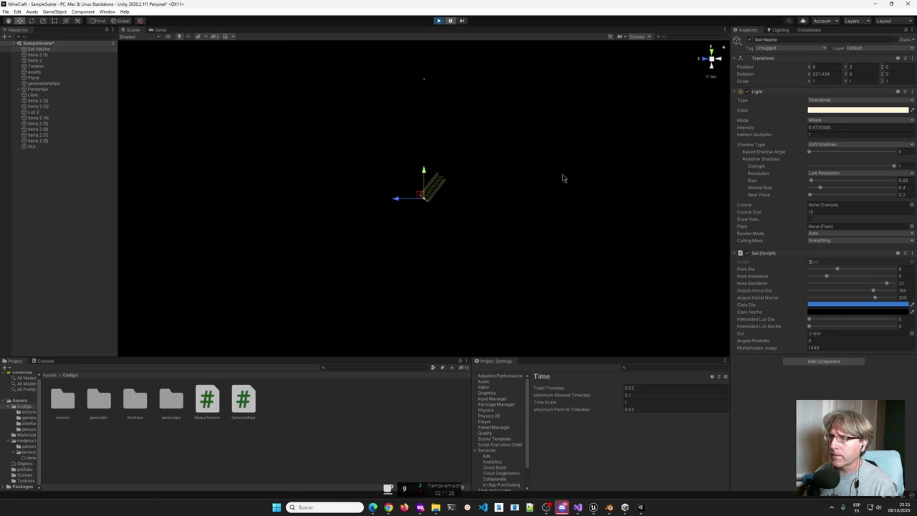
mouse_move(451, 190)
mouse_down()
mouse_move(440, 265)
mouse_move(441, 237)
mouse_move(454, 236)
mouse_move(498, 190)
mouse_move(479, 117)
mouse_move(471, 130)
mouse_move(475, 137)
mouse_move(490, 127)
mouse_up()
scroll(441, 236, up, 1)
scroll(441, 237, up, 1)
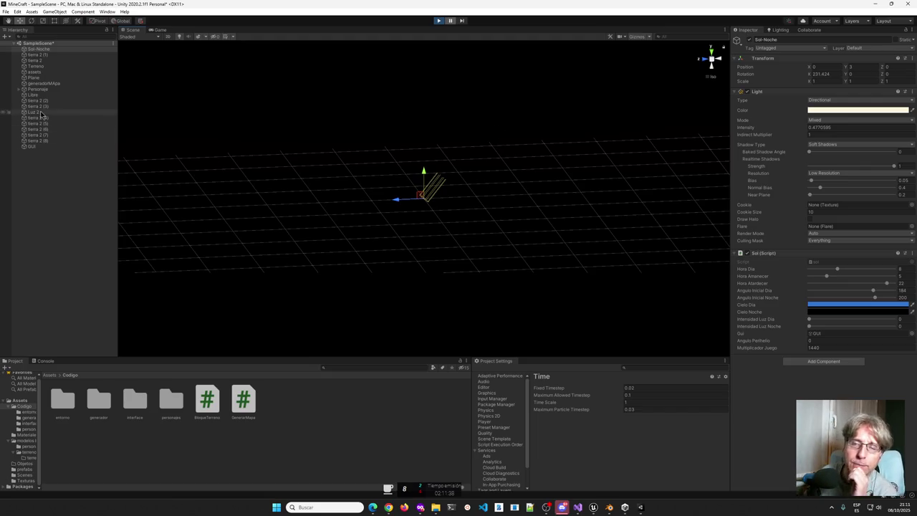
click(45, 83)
******
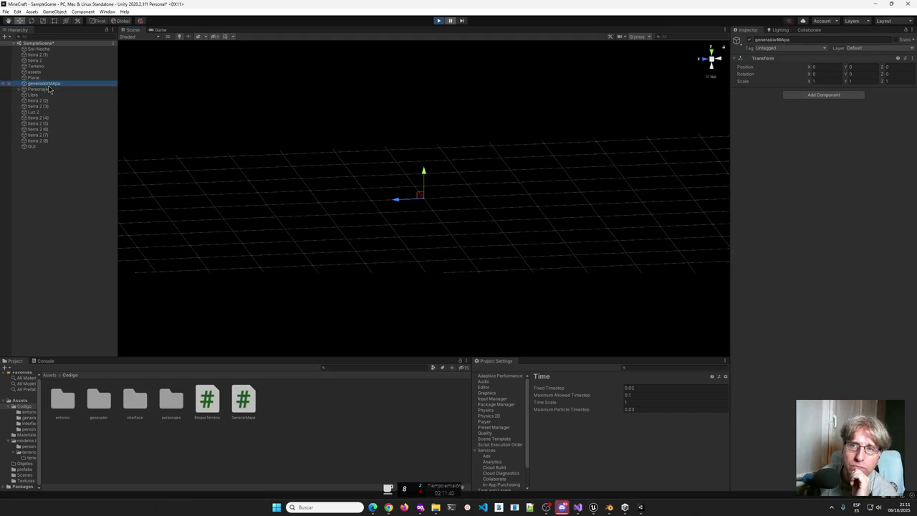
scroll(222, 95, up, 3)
******
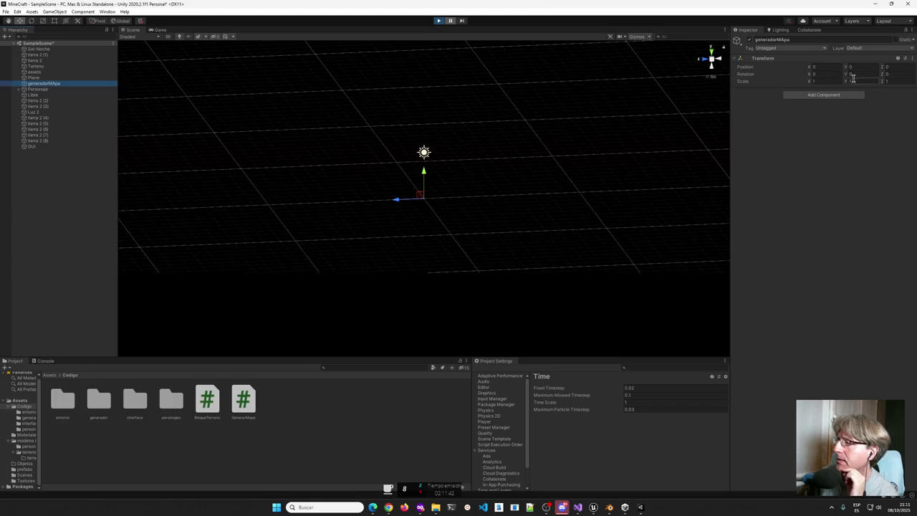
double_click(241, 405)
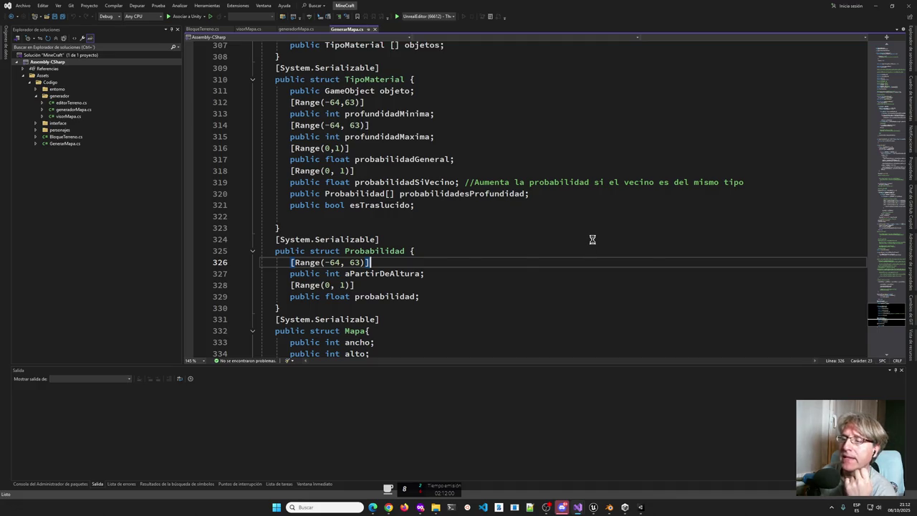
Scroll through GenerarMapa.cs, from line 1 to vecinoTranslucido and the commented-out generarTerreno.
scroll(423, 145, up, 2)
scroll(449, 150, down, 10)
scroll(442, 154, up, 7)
******
Prompt: Give back exactly, and solely, the section of the data above bounded by the line containing "mouse_move(451, 190)" and the line containing "click(45, 83)", both bounding lines included and pictures omitted.

Answer area:
mouse_move(451, 190)
mouse_down()
mouse_move(440, 265)
mouse_move(441, 237)
mouse_move(454, 236)
mouse_move(498, 190)
mouse_move(479, 117)
mouse_move(471, 130)
mouse_move(475, 137)
mouse_move(490, 127)
mouse_up()
scroll(441, 236, up, 1)
scroll(441, 237, up, 1)
click(45, 83)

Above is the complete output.